# Support vector machine, part 2: soft margins

## Introduction 

In the previous notebook we studied and implemented the Support vector machine algorithm for linearly separable datasets. In this notebook we study the case of non linearly separable data which can be reasonably separated by linear decision boundaries. 

## Non-linearly separable datasets

Suppose we have a dataset $S = \{(x^1,y^1),\dots,(x^m,y^m) \}\subset \mathbb{R}^n\times\{-1,1\}$ consisting of pairs (features,class). This time we do not assume the data can be separated by a hyperplane, and thus, solutions to the optimization problem posed in the previous notebook may not exist. We recall the optimization problem in its primal form:

$$
\begin{align*}
\min_{w,b}\ &\dfrac{1}{2}\|w\|^2\\
\text{subject to } &y^j(w\cdot x^j + b) > 1 \text{ for all } j. \\
\end{align*}
$$

Here $w$ represents the normal vector to the separating hyperplane, while $b$ represents a position vector for it. The condition $y^j(w\cdot x^j + b) > 1 $ can be thought as forcing each point $x^j$ to be in the correct side of the hyperplane. If this condition cannot be met for all points, we will relax it by requiring $y^j(w\cdot x^j + b) > 1 -\epsilon_j $ each $j$, where $\epsilon_j\geq 0$. This can be thought that we allow points to cross the hyperplane and be in the wrong side of it, up to a certain margin, controlled individually for each point by $\epsilon_i$. We want to allow the smallest margin of error as possible, so we penalize the size of the of the coefficients $\epsilon_i$. Thus, we reformulate the optimization problem as 

$$
\begin{align*}
\min_{w,b,\epsilon}\ &\dfrac{1}{2}\|w\|^2 + C\sum_{i=1}^m \epsilon_i \\
\text{subject to } &y^j(w\cdot x^j + b) > 1  - \epsilon_i ,\\
&\epsilon_i \geq 0\text{ for all } j.

:: SUPPLIED DATA ::

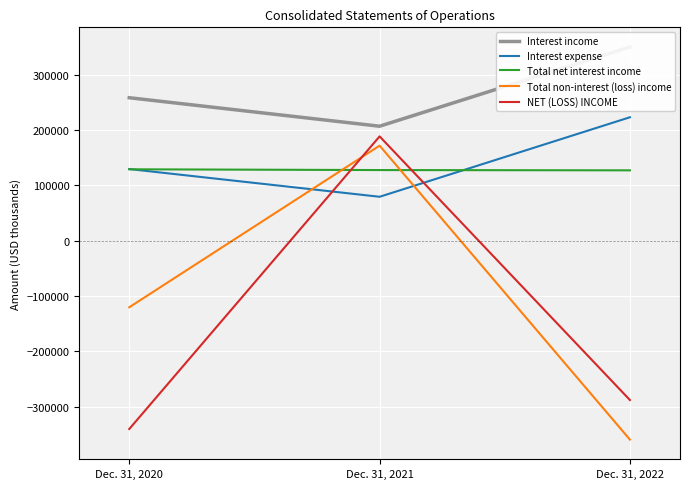

What is the difference between the second highest and minimum values in the Total non-interest (loss) income series?

239279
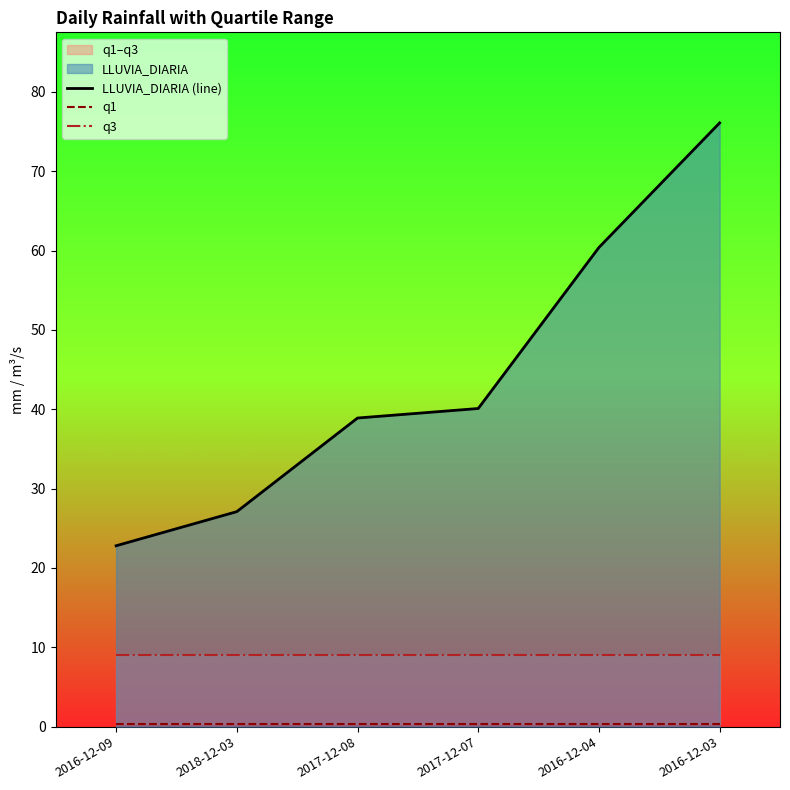

The q1 series shows 0.3 at 2016-12-03. True or false?

True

:: PROBLEM DETAILS ::
In the soft-margin support vector machine notebook, what does $w$ represent?

:: PROBLEM SOLUTION ::
The normal vector to the separating hyperplane.